Estate Planning Made Simple For 2009
By Richard W. Miller
The current economic downturn provides an opportune time to do some planning for whatever is left of your estate.
Neither the federal transfer tax nor the Oregon inheritance tax is going away anytime soon. The budget needs on both the state and federal level will stop that from happening. President Obama recently announced that each person’s federal exemption at death (which exempts non-spouse and noncharitable transfers from any federal transfer taxes) should remain permanent at $3.5 million, the level to which it increased this year. The huge fiscal stimulus amounts and the Democratic majority in Congress probably signals the final death knell to recent, repeated attempts to abolish the federal estate tax. So both taxes are here to stay, and, with the Oregon inheritance tax exemption at only $1 million, many Oregonians should be aware that their estates may be taxed at death.
Some wise and somewhat simple estate planning moves may avoid or minimize these taxes. Why is it a good time for estate planning? Two reasons – Low asset values and low interest rates.
The two lifetime federal transfer taxes, the gift and generation skipping transfer tax, are both assessed on asset values – the lower the value of the asset transferred, the lower the tax, or perhaps the greater the chance a transfer may escape tax altogether. Presently, we have severely depressed asset values, so the bite of these taxes can be minimized. By selling property, or by making gifts or loans to lower generation family members now, it is a good bet you will save death taxes in the long run.
Both gift and generation skipping taxes exempt certain transfers. The annual exclusion, the amount you can give every year to as many people as you like without gift tax consequences, has risen to $13,000 this year. If you are married, that doubles to $26,000 with the consent of your spouse. On top of that, you can give away, tax-free, an additional $1 million during your lifetime. Although gifts that are offset by this additional $1 million exemption require the filing of a gift tax return, no gift tax or generation skipping tax is due. With asset values currently depressed, more transfers of eventually more valuable assets can be made under these exclusion and exemption limits without the need to pay a transfer tax.
There is added benefit on the Oregon level when making gift transfers. In computing the federal estate tax at death, both your reported lifetime gifts and your assets at death are added together. In other words, that $1 million you think you are getting totally out of your estate gift tax-free is actually added back to your estate in determining your final federal transfer tax liability. Oregon, however, has no gift tax, and the tax at death is assessed only on the property you own at death. So if you can get assets out of your estate before death, they can generally escape the Oregon inheritance tax altogether. This applies to last minute gifts as well, which could reduce an estate valued at just over $1 million to below that amount and so avoid the Oregon tax. In all of these situations, do not forget the grandchildren or great-grandchildren. If your estate is large enough, an effective tax-free “generation skipping” gift will not be subject to death taxes until the death of the grandchild or great-grandchild. That is a long period of tax deferral.
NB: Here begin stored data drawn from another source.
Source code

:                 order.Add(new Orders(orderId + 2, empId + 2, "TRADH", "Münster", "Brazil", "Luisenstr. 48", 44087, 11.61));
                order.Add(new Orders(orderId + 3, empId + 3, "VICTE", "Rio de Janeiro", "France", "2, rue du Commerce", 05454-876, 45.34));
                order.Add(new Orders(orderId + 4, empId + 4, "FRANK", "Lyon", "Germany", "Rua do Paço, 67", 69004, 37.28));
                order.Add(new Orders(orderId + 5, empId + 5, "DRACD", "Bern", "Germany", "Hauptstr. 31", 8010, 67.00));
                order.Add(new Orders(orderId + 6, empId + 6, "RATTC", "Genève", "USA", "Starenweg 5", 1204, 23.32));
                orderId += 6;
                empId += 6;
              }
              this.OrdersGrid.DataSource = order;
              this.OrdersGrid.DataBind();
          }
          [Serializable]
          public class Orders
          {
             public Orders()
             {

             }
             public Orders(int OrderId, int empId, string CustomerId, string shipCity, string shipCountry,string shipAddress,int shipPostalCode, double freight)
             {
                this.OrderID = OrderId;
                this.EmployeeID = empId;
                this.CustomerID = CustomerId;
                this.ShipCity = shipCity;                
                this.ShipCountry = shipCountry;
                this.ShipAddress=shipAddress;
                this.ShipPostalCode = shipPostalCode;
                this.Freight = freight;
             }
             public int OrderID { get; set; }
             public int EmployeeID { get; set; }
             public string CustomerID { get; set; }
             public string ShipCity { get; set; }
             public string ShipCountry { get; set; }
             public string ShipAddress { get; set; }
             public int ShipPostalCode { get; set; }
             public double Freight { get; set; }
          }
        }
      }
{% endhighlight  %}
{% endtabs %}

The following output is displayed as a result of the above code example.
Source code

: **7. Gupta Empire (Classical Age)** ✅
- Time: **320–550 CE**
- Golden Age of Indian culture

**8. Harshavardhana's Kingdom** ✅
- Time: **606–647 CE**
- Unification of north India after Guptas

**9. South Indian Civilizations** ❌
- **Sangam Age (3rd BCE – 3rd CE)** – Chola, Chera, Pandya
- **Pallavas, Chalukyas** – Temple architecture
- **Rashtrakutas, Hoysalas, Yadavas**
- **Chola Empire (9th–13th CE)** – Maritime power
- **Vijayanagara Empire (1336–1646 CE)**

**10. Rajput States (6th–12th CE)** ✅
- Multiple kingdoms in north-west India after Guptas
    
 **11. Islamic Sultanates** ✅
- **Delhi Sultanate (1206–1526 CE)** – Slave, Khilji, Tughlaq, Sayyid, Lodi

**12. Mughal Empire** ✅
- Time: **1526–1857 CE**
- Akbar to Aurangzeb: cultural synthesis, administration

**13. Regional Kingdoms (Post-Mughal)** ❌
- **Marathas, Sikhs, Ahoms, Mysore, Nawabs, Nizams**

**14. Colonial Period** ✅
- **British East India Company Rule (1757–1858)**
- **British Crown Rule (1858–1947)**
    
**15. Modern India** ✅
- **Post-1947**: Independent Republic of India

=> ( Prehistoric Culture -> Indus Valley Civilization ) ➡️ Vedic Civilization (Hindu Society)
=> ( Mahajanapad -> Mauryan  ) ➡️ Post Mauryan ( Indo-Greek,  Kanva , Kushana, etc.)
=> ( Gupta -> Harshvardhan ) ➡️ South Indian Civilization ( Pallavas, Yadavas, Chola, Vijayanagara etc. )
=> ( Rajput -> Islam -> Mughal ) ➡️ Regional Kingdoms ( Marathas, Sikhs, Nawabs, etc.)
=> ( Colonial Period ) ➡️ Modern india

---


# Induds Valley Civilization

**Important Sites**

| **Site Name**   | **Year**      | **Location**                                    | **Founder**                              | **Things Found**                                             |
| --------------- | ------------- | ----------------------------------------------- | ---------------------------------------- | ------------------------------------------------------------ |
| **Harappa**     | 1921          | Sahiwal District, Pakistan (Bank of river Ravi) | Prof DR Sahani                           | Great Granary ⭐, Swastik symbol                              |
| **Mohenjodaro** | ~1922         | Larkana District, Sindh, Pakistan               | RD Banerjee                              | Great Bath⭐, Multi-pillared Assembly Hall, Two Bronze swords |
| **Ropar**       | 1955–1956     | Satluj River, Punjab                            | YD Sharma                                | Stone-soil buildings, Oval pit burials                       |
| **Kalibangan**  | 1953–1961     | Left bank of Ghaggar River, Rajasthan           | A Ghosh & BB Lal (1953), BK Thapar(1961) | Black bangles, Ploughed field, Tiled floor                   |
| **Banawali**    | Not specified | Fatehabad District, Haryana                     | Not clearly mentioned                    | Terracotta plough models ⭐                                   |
Low asset values are only one incentive to make transfers now. The other is low interest rates. Low interest rates make transfers attractive in two ways. First, low interest loans can be made by parents to lower generation family members. How low these rates can go is determined by the IRS, on a monthly basis. Loans in May, 2009, can be made at rates at anywhere between 1% to about 3.5% depending on the term of the loan. Deferred balances due on property sales can use the same low interest rates, thus lowering the cash flow needed by the buying family member.
Second, “split” gifts made during life become much more attractive, two types especially: “Grantor retained annuity trusts,” in which the person making a gift in trust retains an annuity interest for a period of years, and “charitable lead trusts,” in which an income interest is given to charity. In both of these situations, the value of the gift made is equal to what is left over after the grantor or charity enjoys the income interest. Again, this value is partially based on low IRS interest rates. If the trust earns a rate of return greater than the IRS rate, the excess return increases the left-over gift value free of any more gift tax consequences.
It is when the recovery comes that these types of gifts, sales or loans made during the recession become much more valuable from a tax-savings standpoint. Appreciated asset values will far exceed their gifted values. More valuable assets will make low interest loans easier to repay and purchased assets easier to pay off. Higher rates of return will allow higher value assets to be transferred to lower generation beneficiaries of certain split interest trusts. These appreciated assets will now be “out” of your estate, decreasing its value, and either reducing your death tax transfer burden or perhaps eliminating it altogether.